Douglass Leass, 41, is a military veteran and registered Republican who voted for John McCain in 2008 because he thought Obama was too inexperienced to be entrusted with the presidency. He said the president, "hasn't made it worse, and at the same time it hasn't gotten dramatically better," adding if given another four years, "he could possibly pull it out." Leass said he appreciated Obama's positive attitude.
Seminole resident Janet Ley works for the Florida Fish & Wildlife Department's office in St. Petersburg. She said she'd like to hear more talk about the environment (something that was barely mentioned at all in Charlotte). Of Mitt Romney, she said, "(he's) a good man, but I disagree with all of his policies." She also said she worried about the "lies" that will be spouted in the next couple of month in political ads, hoping voters will search for what is accurate.
One surprise, at least going into the DNC, was the lack of enthusiasm surrounding Obama voters compared to 2008.
Vince Palmer from Seminole said he didn't have any concerns that the base of the Democratic Party will come out in sufficient numbers to support Barack Obama, but admitted that his 22-year-old son isn't showing much interest or curiosity about the candidates.
"I said to him 'look at your beliefs and values,'" Palmer said. "'And then go find a candidate with those same beliefs and values and go out and vote for him.'"
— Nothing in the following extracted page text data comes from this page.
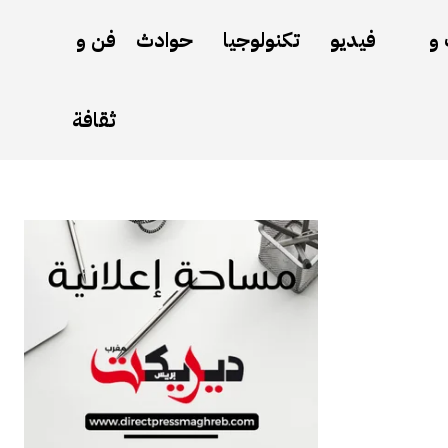
 و
فيديو
تكنولوجيا
حوادث
فن و
ثقافة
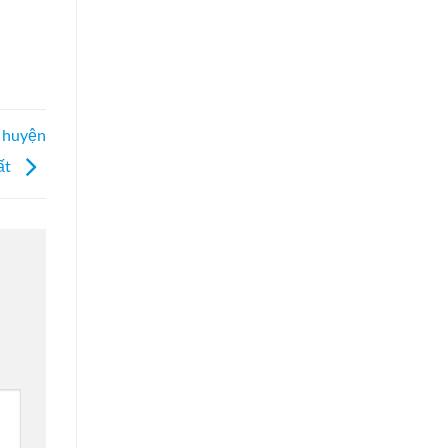
i huyện
ất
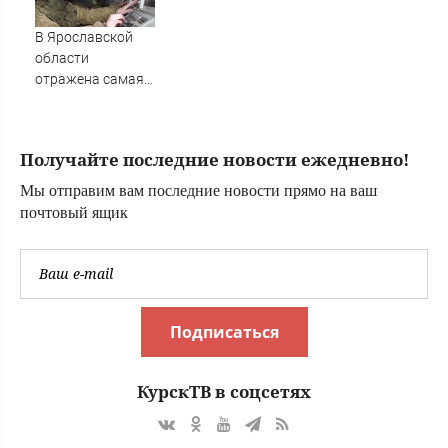
постройки в СНТ
скандальным ЖК
– Новости Твери и
«Родченко» у
В Ярославской
городов Тверской
Гродненской
области
области сегодня -
отражена самая
Afanasy.biz –
массовая атака
Тверские новости.
БПЛА - сбито 88
Новости
дронов - Новости
Получайте последние новости ежедневно!
на Вести.ru
Мы отправим вам последние новости прямо на ваш
почтовый ящик
Подписаться
КурскТВ в соцсетях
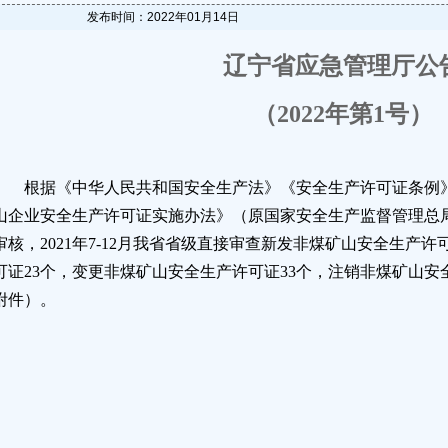
发布时间：2022年01月14日
辽宁省应急管理厅公
（2022年第1号）
根据《中华人民共和国安全生产法》《安全生产许可证条例》（
山企业安全生产许可证实施办法》（原国家安全生产监督管理总局
审核，2021年7-12月我省省级直接审查新发非煤矿山安全生产
可证23个，变更非煤矿山安全生产许可证33个，注销非煤矿山安
附件）。
辽宁省应急管
2022年1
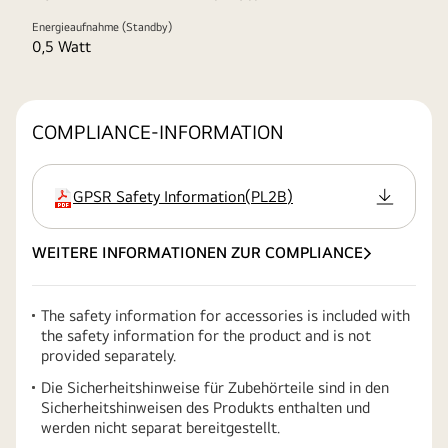
Energieaufnahme (Standby)
0,5 Watt
COMPLIANCE-INFORMATION
GPSR Safety Information
(
PL2B
)
Erweiterung
WEITERE INFORMATIONEN ZUR COMPLIANCE
The safety information for accessories is included with
the safety information for the product and is not
provided separately.
Die Sicherheitshinweise für Zubehörteile sind in den
Sicherheitshinweisen des Produkts enthalten und
werden nicht separat bereitgestellt.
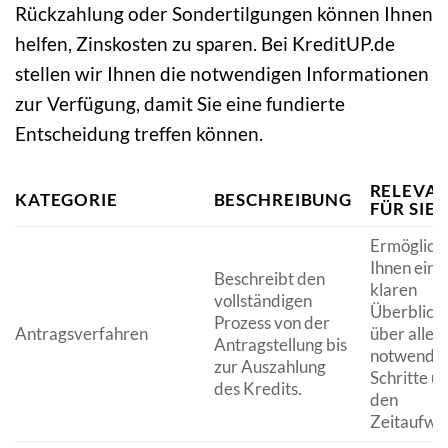
Rückzahlung oder Sondertilgungen können Ihnen
helfen, Zinskosten zu sparen. Bei KreditUP.de
stellen wir Ihnen die notwendigen Informationen
zur Verfügung, damit Sie eine fundierte
Entscheidung treffen können.
RELEVA
KATEGORIE
BESCHREIBUNG
FÜR SIE
Ermöglich
Ihnen eine
Beschreibt den
klaren
vollständigen
Überblick
Prozess von der
Antragsverfahren
über alle
Antragstellung bis
notwendi
zur Auszahlung
Schritte u
des Kredits.
den
Zeitaufwa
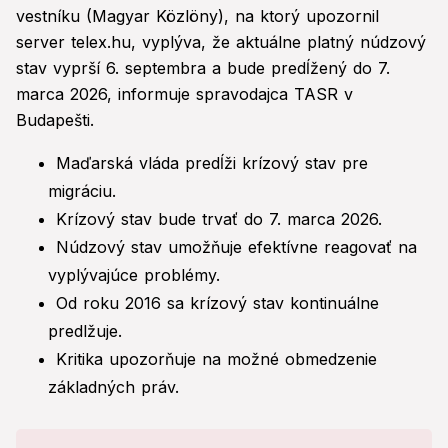
vestníku (Magyar Közlöny), na ktorý upozornil
server telex.hu, vyplýva, že aktuálne platný núdzový
stav vyprší 6. septembra a bude predĺžený do 7.
marca 2026, informuje spravodajca TASR v
Budapešti.
Maďarská vláda predĺži krízový stav pre
migráciu.
Krízový stav bude trvať do 7. marca 2026.
Núdzový stav umožňuje efektívne reagovať na
vyplývajúce problémy.
Od roku 2016 sa krízový stav kontinuálne
predlžuje.
Kritika upozorňuje na možné obmedzenie
základných práv.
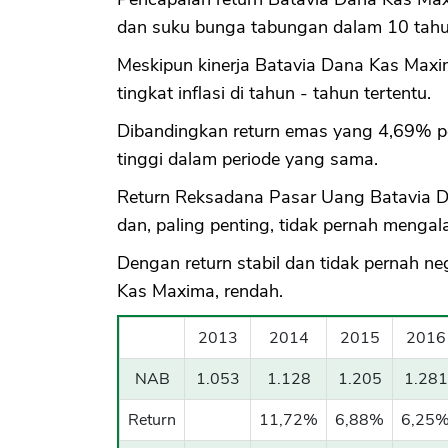
dan suku bunga tabungan dalam 10 tahun
Meskipun kinerja Batavia Dana Kas Maxima
tingkat inflasi di tahun - tahun tertentu.
Dibandingkan return emas yang 4,69% pe
tinggi dalam periode yang sama.
Return Reksadana Pasar Uang Batavia Da
dan, paling penting, tidak pernah mengala
Dengan return stabil dan tidak pernah n
Kas Maxima, rendah.
2013
2014
2015
2016
NAB
1.053
1.128
1.205
1.281
Return
11,72%
6,88%
6,25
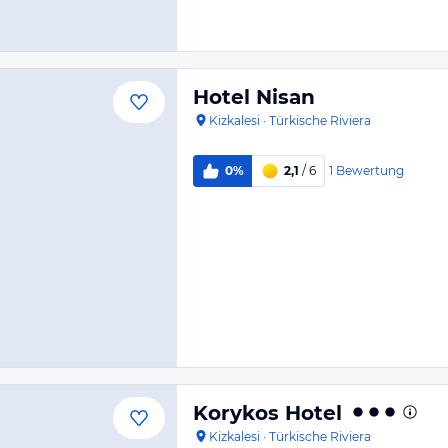
Hotel Nisan
Kizkalesi
·
Türkische Riviera
1
Bewertung
0%
2,1
/ 6
Korykos Hotel
Kizkalesi
·
Türkische Riviera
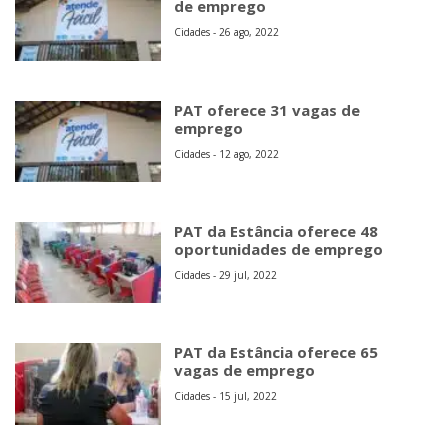
de emprego
Cidades - 26 ago, 2022
PAT oferece 31 vagas de
emprego
Cidades - 12 ago, 2022
PAT da Estância oferece 48
oportunidades de emprego
Cidades - 29 jul, 2022
PAT da Estância oferece 65
vagas de emprego
Cidades - 15 jul, 2022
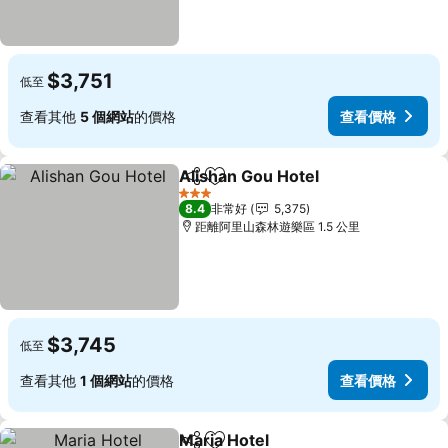
$3,751
低至
查看其他
5 個網站
的價格
查看價格
Alishan Gou Hotel
分享
加入我的最愛
查看價格
3 星級
8.4
非常好
5,375
距離阿里山森林遊樂區 1.5 公里
$3,745
低至
查看其他
1 個網站
的價格
查看價格
Maria Hotel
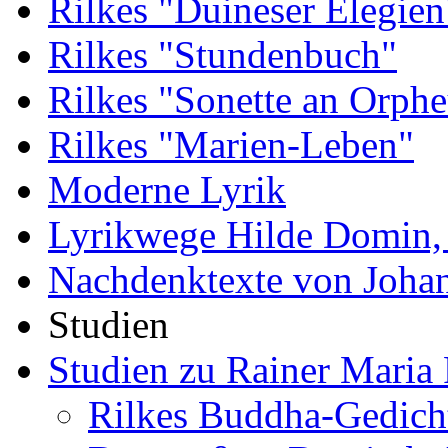
Rilkes "Duineser Elegien
Rilkes "Stundenbuch"
Rilkes "Sonette an Orphe
Rilkes "Marien-Leben"
Moderne Lyrik
Lyrikwege Hilde Domin, 
Nachdenktexte von Joha
Studien
Studien zu Rainer Maria 
Rilkes Buddha-Gedich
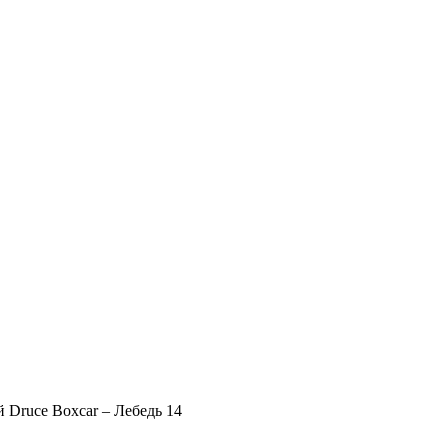
 Druce Boxcar – Лебедь 14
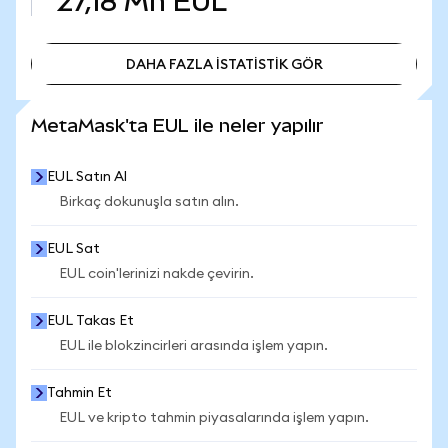
27,18 Mn
EUL
DAHA FAZLA İSTATİSTİK GÖR
DAHA FAZLA İSTATİSTİK GÖR
MetaMask'ta EUL ile neler yapılır
EUL Satın Al
Birkaç dokunuşla satın alın.
EUL Sat
EUL coin'lerinizi nakde çevirin.
EUL Takas Et
EUL ile blokzincirleri arasında işlem yapın.
Tahmin Et
EUL ve kripto tahmin piyasalarında işlem yapın.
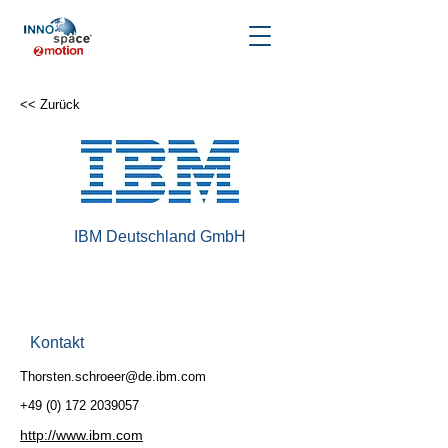
<< Zurück
IBM Deutschland GmbH
Kontakt
Thorsten.schroeer@de.ibm.com
+49 (0) 172 2039057
http://www.ibm.com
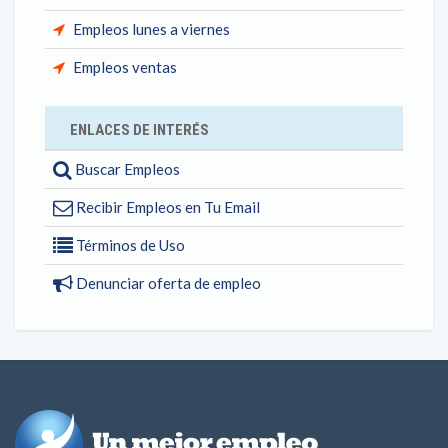
Empleos lunes a viernes
Empleos ventas
ENLACES DE INTERÉS
Buscar Empleos
Recibir Empleos en Tu Email
Términos de Uso
Denunciar oferta de empleo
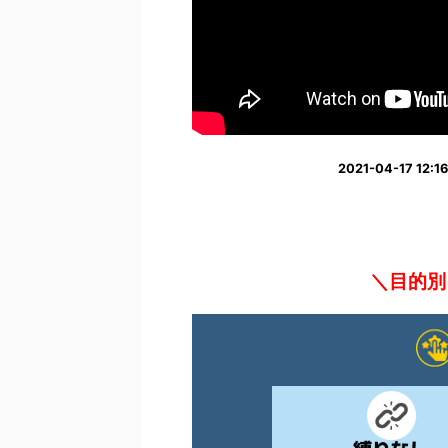
2021-04-17 1
＼目的別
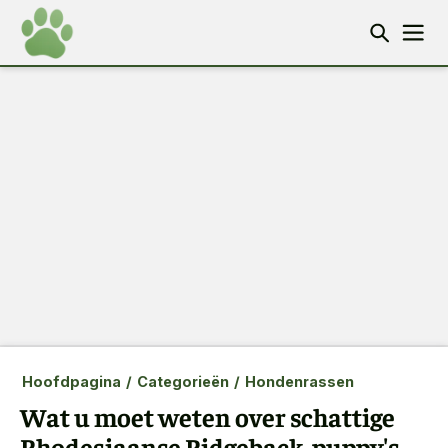
Hoofdpagina
/
Categorieën
/
Hondenrassen
Wat u moet weten over schattige
Rhodesiaanse Ridgeback-puppy's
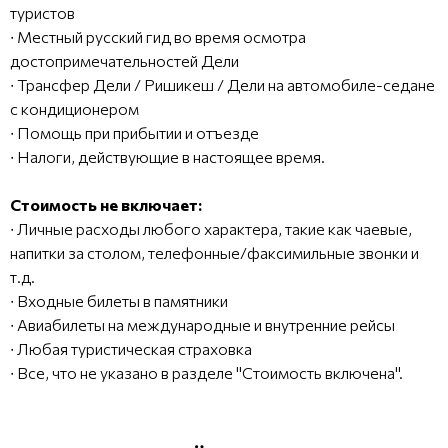
туристов
∙ Местный русский гид во время осмотра
достопримечательностей Дели
∙ Трансфер Дели / Ришикеш / Дели на автомобиле-седане
с кондиционером
∙ Помощь при прибытии и отъезде
∙ Налоги, действующие в настоящее время.
Стоимость не включает:
∙ Личные расходы любого характера, такие как чаевые,
напитки за столом, телефонные/факсимильные звонки и
т.д.
∙ Входные билеты в памятники
∙ Авиабилеты на международные и внутренние рейсы
∙ Любая туристическая страховка
∙ Все, что не указано в разделе "Стоимость включена".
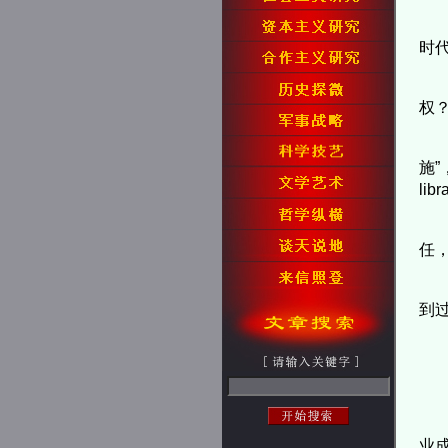
时
权
施
li
任
到
业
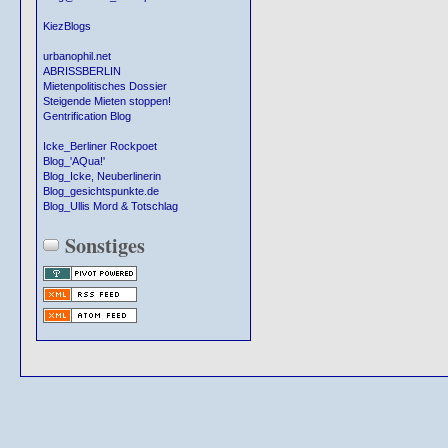
KiezBlogs
urbanophil.net
ABRISSBERLIN
Mietenpolitisches Dossier
Steigende Mieten stoppen!
Gentrification Blog
Icke_Berliner Rockpoet
Blog_'AQua!'
Blog_Icke, Neuberlinerin
Blog_gesichtspunkte.de
Blog_Ullis Mord & Totschlag
Sonstiges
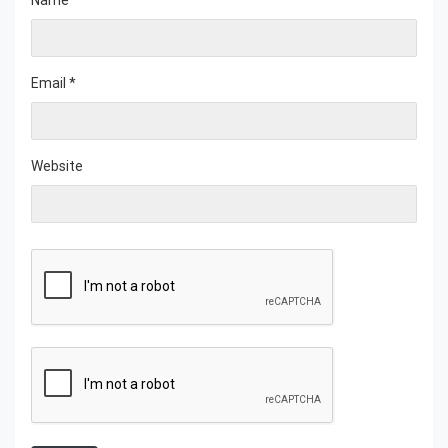
Email
*
Website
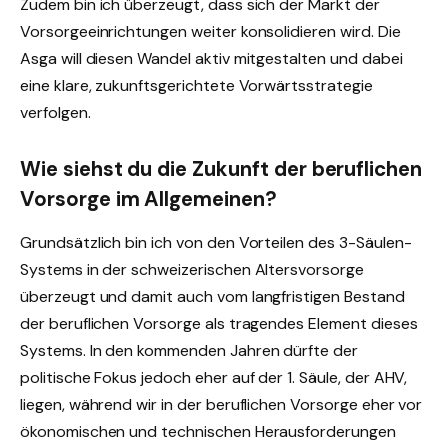
Zudem bin ich überzeugt, dass sich der Markt der
Vorsorgeeinrichtungen weiter konsolidieren wird. Die
Asga will diesen Wandel aktiv mitgestalten und dabei
eine klare, zukunftsgerichtete Vorwärtsstrategie
verfolgen.
Wie siehst du die Zukunft der beruflichen
Vorsorge im Allgemeinen?
Grundsätzlich bin ich von den Vorteilen des 3-Säulen-
Systems in der schweizerischen Altersvorsorge
überzeugt und damit auch vom langfristigen Bestand
der beruflichen Vorsorge als tragendes Element dieses
Systems. In den kommenden Jahren dürfte der
politische Fokus jedoch eher auf der 1. Säule, der AHV,
liegen, während wir in der beruflichen Vorsorge eher vor
ökonomischen und technischen Herausforderungen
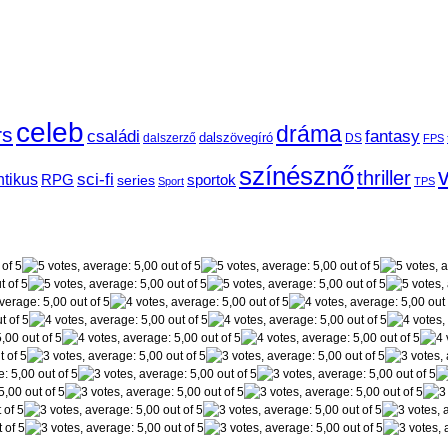
celeb
dráma
rs
fantasy
családi
dalszövegíró
dalszerző
DS
FPS
színésznő
v
thriller
tikus
sci-fi
RPG
sportok
series
Sport
TPS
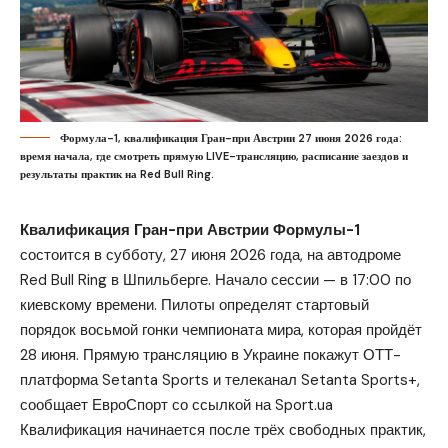
Формула-1, квалификация Гран-при Австрии 27 июня 2026 года:
время начала, где смотреть прямую LIVE-трансляцию, расписание заездов и
результаты практик на Red Bull Ring.
Квалификация Гран-при Австрии Формулы-1
состоится в субботу, 27 июня 2026 года, на автодроме
Red Bull Ring в Шпильберге. Начало сессии — в 17:00 по
киевскому времени. Пилоты определят стартовый
порядок восьмой гонки чемпионата мира, которая пройдёт
28 июня. Прямую трансляцию в Украине покажут ОТТ-
платформа Setanta Sports и телеканал Setanta Sports+,
сообщает
ЕвроСпорт
со ссылкой на
Sport.ua
Квалификация начинается после трёх свободных практик,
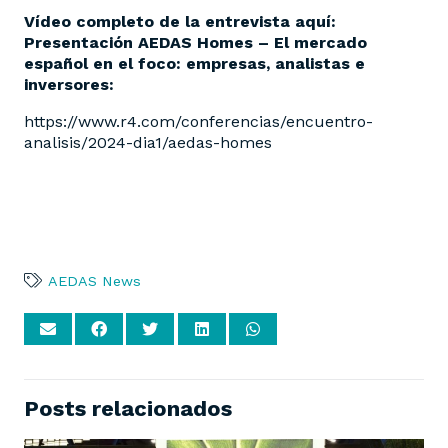
Vídeo completo de la entrevista aquí:
Presentación AEDAS Homes – El mercado
español en el foco: empresas, analistas e
inversores:
https://www.r4.com/conferencias/encuentro-
analisis/2024-dia1/aedas-homes
AEDAS News
Posts relacionados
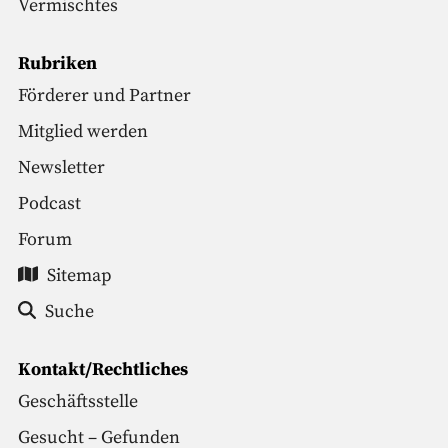
Vermischtes
Rubriken
Förderer und Partner
Mitglied werden
Newsletter
Podcast
Forum
Sitemap
Suche
Kontakt/Rechtliches
Geschäftsstelle
Gesucht – Gefunden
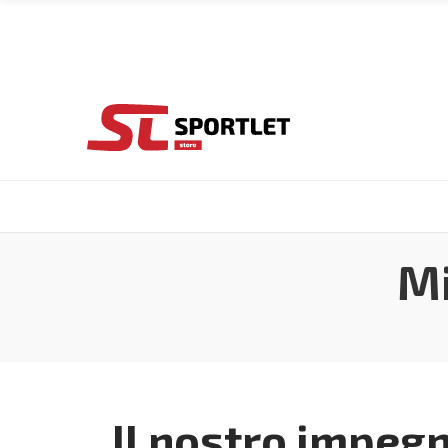
Mi
Il nostro impeg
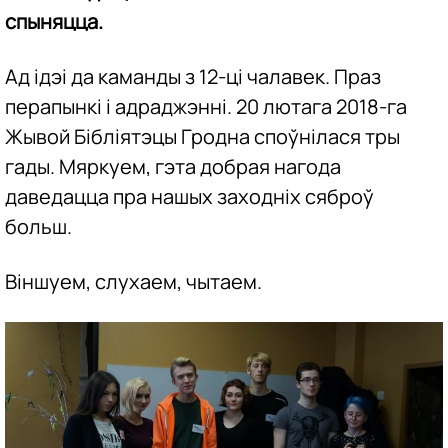
спыняцца.
Ад ідэі да каманды з 12-ці чалавек. Праз
перапынкі і адраджэнні. 20 лютага 2018-га
Жывой Бібліятэцы Гродна споўнілася тры
гады. Мяркуем, гэта добрая нагода
даведацца пра нашых заходніх сяброў
больш.
Віншуем, слухаем, чытаем.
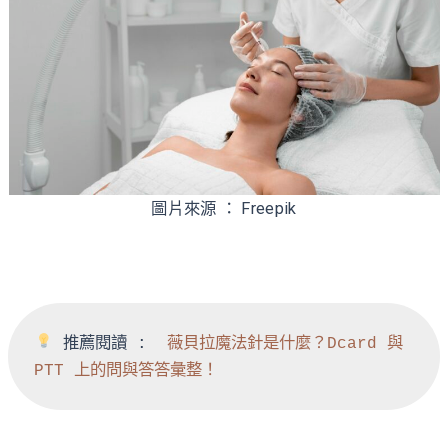
圖片來源 ： Freepik
 推薦閱讀 :  
薇貝拉魔法針是什麼？Dcard 與 
PTT 上的問與答答彙整！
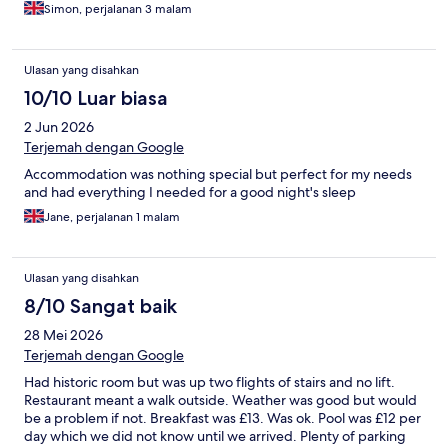
hot and there was no way to cool down after a sauna as the
Simon, perjalanan 3 malam
showers were a fixed temperature. The bar and restaurant were
good for the price with a reasonable choice of standard dishes.
Overall good value for money but could be a lot better.
Ulasan yang disahkan
10/10 Luar biasa
2 Jun 2026
Terjemah dengan Google
Accommodation was nothing special but perfect for my needs
and had everything I needed for a good night's sleep
Jane, perjalanan 1 malam
Ulasan yang disahkan
8/10 Sangat baik
28 Mei 2026
Terjemah dengan Google
Had historic room but was up two flights of stairs and no lift.
Restaurant meant a walk outside. Weather was good but would
be a problem if not. Breakfast was £13. Was ok. Pool was £12 per
day which we did not know until we arrived. Plenty of parking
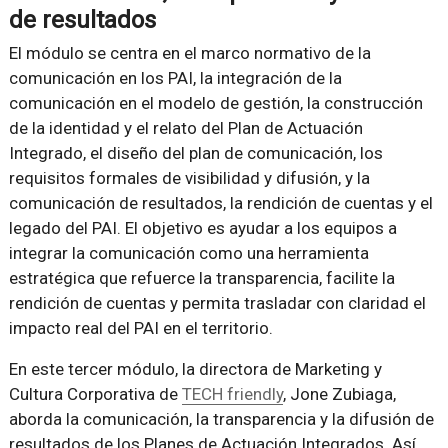
de resultados
El módulo se centra en el marco normativo de la
comunicación en los PAI, la integración de la
comunicación en el modelo de gestión, la construcción
de la identidad y el relato del Plan de Actuación
Integrado, el diseño del plan de comunicación, los
requisitos formales de visibilidad y difusión, y la
comunicación de resultados, la rendición de cuentas y el
legado del PAI. El objetivo es ayudar a los equipos a
integrar la comunicación como una herramienta
estratégica que refuerce la transparencia, facilite la
rendición de cuentas y permita trasladar con claridad el
impacto real del PAI en el territorio.
En este tercer módulo, la directora de Marketing y
Cultura Corporativa de
TECH friendly
, Jone Zubiaga,
aborda la comunicación, la transparencia y la difusión de
resultados de los Planes de Actuación Integrados. Así,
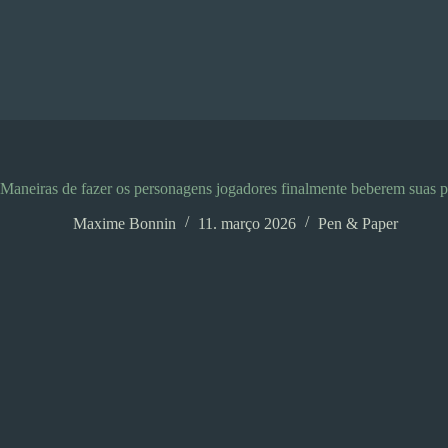
Pular
para
o
conteúdo
Maneiras de fazer os personagens jogadores finalmente beberem suas 
Maxime Bonnin
11. março 2026
Pen & Paper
Though that may be a bit of hyperbole, it's not too exaggerated. Most independent political analysts say Mitt Romney must win Florida and its 29 electoral votes to have a chance to win the election, whereas Obama has other routes to go to get to 270, and doesn't need the Sunshine State as much.
What that means is both the president and the challenger will be back in the Tampa Bay area several more times in the 59 days left before election day.